# Introduction

The purpose of this anlaysis is trying to find the products that most likely make people happy, based on the happy moments in the dataset. We use KOKO, an entity extraction system with a declarative query language, to extract products (e.g., car, dress) that we believe contribute to happiness. KOKO is especially suitable for entity extraction with limited evidence (e.g. cafe name extraction from one or a few blogs). To use KOKO, the user specifies a few high-level patterns along with weights and KOKO will find all instances matching against the patterns, and return the most proabable results based on the accumulated weights for each entity.

The analysis comprises the following steps:
1. Data preprocessing: the dataset is read and converted to a text file as input to KOKO
2. Information extraction: a KOKO query is written and evaluated. The query specify the desirable patterns entities match against.

# 1. Data preprocessing

We first load the data and take a quick look at the happy moments inside. Then we use Python to identify happy moments that involves shopping, using keywords like "buy" or "purchase".

## Load HappyDB

In [1]:
import pandas as pds

data = pds.read_csv('./data/cleaned_hm.csv')
data.head()

Unnamed: 0.2,Unnamed: 0,Unnamed: 0.1,Unnamed: 0.1.1,Unnamed: 0.1.1.1.1.1,hmid,wid,reflection_period,cleaned_hm,original_hm,modified
0,0,0,0,3833.0,31526.0,8962.0,24h,I found a silver coin from 1852 buried in the ...,I found a silver coin from 1852 buried in the ...,False
1,1,1,1,9336.0,37050.0,10252.0,24h,"This one is pretty minuscule, we had to go to ...","This one is pretty minuscule, we had to go to ...",False
2,2,2,2,18454.0,46196.0,586.0,24h,The word problem is never part of a happy pers...,The word aproblema is never part of a happy pe...,False
3,3,3,3,22355.0,50108.0,409.0,24h,I started studying bagavthgeetha .,I started studying bagavthgeetha .,True
4,4,4,4,27323.0,55093.0,731.0,24h,i go to old age home and service enjoy the mom...,i go to oldage home and service enjoy the moment.,False


## Identify shopping-related moments

We first try to find all the happy moments that contain 'buy', 'bought' or 'purchase'.

Data provided.
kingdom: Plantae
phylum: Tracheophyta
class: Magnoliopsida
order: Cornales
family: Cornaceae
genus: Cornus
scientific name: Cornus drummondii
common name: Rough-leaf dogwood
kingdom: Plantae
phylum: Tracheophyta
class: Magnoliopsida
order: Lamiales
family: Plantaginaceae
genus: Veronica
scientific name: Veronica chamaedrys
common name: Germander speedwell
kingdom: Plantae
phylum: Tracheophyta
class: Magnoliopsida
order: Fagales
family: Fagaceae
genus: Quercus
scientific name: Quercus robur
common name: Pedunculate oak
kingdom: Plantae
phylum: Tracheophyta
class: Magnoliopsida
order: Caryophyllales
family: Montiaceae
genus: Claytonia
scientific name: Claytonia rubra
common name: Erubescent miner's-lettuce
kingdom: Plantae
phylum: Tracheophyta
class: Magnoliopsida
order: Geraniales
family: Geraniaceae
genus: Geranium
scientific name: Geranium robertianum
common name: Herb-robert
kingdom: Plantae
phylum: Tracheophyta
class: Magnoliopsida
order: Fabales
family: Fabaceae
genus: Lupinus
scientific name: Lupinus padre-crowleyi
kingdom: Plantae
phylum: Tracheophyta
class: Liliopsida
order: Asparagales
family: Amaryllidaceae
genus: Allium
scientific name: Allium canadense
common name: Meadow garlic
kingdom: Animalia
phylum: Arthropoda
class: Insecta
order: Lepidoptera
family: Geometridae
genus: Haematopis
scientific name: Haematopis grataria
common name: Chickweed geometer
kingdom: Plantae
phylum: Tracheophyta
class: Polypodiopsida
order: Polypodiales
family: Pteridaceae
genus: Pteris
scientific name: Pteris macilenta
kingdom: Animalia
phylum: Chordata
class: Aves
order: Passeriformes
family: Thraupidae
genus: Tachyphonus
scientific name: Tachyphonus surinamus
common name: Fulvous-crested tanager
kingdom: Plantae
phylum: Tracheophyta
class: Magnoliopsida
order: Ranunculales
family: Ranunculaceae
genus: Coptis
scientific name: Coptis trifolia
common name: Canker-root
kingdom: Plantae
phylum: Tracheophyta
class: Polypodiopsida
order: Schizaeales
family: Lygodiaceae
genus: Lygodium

Work to complete.
1. What entity extraction system does the HappyDB analysis use?
2. Reproduce the stretch of the HappyDB analysis from "# Introduction" through "for each entity.".
3. Carry on the HappyDB analysis from the point where it stops.
The material plays no part in this work.

Exercise results.
1. It uses KOKO, an entity extraction system with a declarative query language.

2.
# Introduction

The purpose of this anlaysis is trying to find the products that most likely make people happy, based on the happy moments in the dataset. We use KOKO, an entity extraction system with a declarative query language, to extract products (e.g., car, dress) that we believe contribute to happiness. KOKO is especially suitable for entity extraction with limited evidence (e.g. cafe name extraction from one or a few blogs). To use KOKO, the user specifies a few high-level patterns along with weights and KOKO will find all instances matching against the patterns, and return the most proabable results based on the accumulated weights for each entity.

3.
Due to space limitation, we focus on the first 100 moments. Try different values for yourself.

In [20]:
num_moments = 100
assert (num_moments < data['cleaned_hm'].size)
print('Happy moments involving purchasing:\n')
for i in range(0, num_moments):
    if 'buy' in data['cleaned_hm'].iloc[i] or \
       'bought' in data['cleaned_hm'].iloc[i] or \
       'purchase' in data['cleaned_hm'].iloc[i]:
       print("{}: {}".format(i, data['cleaned_hm'].iloc[i]))

Happy moments involving purchasing:

38: I waited patiantly for my income tax return and finally received it. And no i haven't went rogue with impulse purchases. I just did  the noble thing to do and take care of home, made a couple of investments and put the rest in my bank account.
45: I am happy when i purchase a new vehicle 
94: My husband purchased a new nan for me.


# 2. KOKO query

The query we are trying to run is to extract purchased product names that make people happy.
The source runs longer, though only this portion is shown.